Primary Principle – Taxes should be used primarily to fund government operations and not for economic incentives. Too often breaks have unintended consequences and fail to stimulate the economy.
Personal Income Tax
Eliminate AMT and all tax loans. Tax credits while those for race horses benefit the few in the expense of the many.
Eliminate deductions of charitable contributions. So here is one tax payer subsidize another’s favorite charity?
Reduce your son or daughter deduction in order to some max of three the children. The country is full, encouraging large families is carry.
Keep the deduction of home mortgage interest. Buying strengthens and adds resilience to the economy. If your mortgage deduction is eliminated, as the President’s council suggests, the will see another round of foreclosures and interrupt the recovery of the construction industry.
Allow deductions for educational costs and interest on student education loans. It is effective for federal government to encourage education.
Allow 100% deduction of medical costs and insurance coverage. In business one deducts the cost of producing materials. The cost of labor is partly the repair off ones very well being.
Increase the tax rate to 1950-60s confiscatory levels, but allow liberal deductions for “investments in America”. Prior for the 1980s salary tax code was investment oriented. Today it is consumption concentrated. A consumption oriented economy degrades domestic economic health while subsidizing US trading collaborators. The stagnating economy and the ballooning trade deficit are symptoms of consumption tax policies.
Eliminate 401K and IRA programs.

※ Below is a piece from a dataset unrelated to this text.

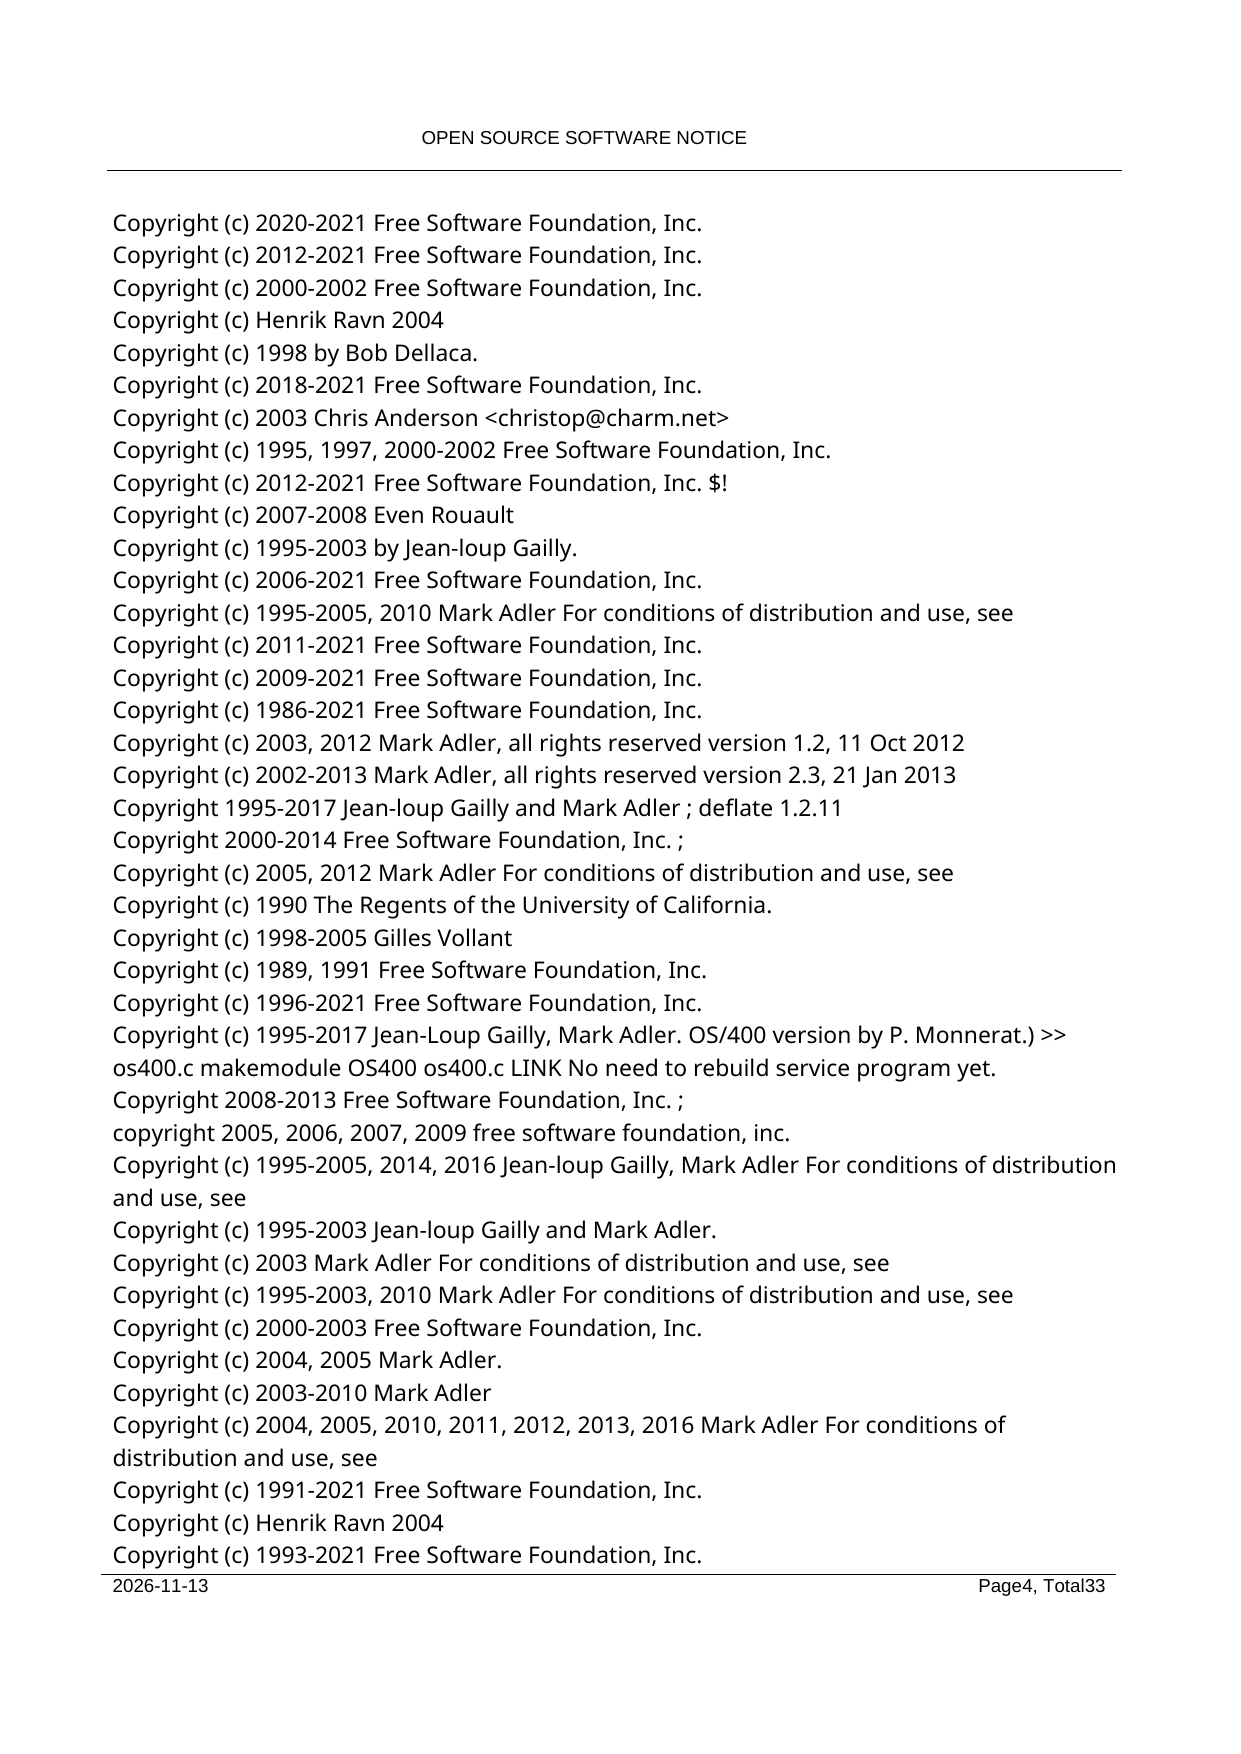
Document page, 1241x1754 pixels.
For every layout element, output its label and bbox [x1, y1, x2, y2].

text [112, 206, 1128, 1571]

All investment in stocks and bonds ought to deductable in support taxed when money is withdrawn out from the investment niches. The stock and bond markets have no equivalent on the real estate’s 1031 flow. The 1031 property exemption adds stability on the real estate market allowing accumulated equity to be taken for further investment.
GDP and Taxes. Taxes can only be levied as being a percentage of GDP. The faster GDP grows the more government’s option to tax. Within the stagnate economy and the exporting of jobs along with the massive increase with debt there is limited way the usa will survive economically with massive trend of tax revenues. The only way you can to increase taxes is encourage a massive increase in GDP.
Encouraging Domestic Investment. Your 1950-60s income tax rates approached 90% for File GSTR 1 Online the top income earners. The tax code literally forced great living earners to “Invest in America”. Such policies of deductions for pre paid interest, funding limited partnerships and other investments against earned income had the dual impact of accelerating GDP while providing jobs for the growing middle class. As jobs were come up with the tax revenue from the middle class far offset the deductions by high income earners.
Today plenty of the freed income around the upper income earner has left the country for investments in China and the EU at the expense of the US financial system. Consumption tax polices beginning inside the 1980s produced a massive increase a demand for brand name items. Unfortunately those high luxury goods were constantly manufactured off shore. Today capital is fleeing to China and India blighting the manufacturing sector of the US and reducing the tax base at a period when debt and an aging population requires greater tax revenues.
The changes above significantly simplify personal income tax. Except for making up investment profits which are taxed from a capital gains rate which reduces annually based upon the length of your capital is invested amount of forms can be reduced using a couple of pages.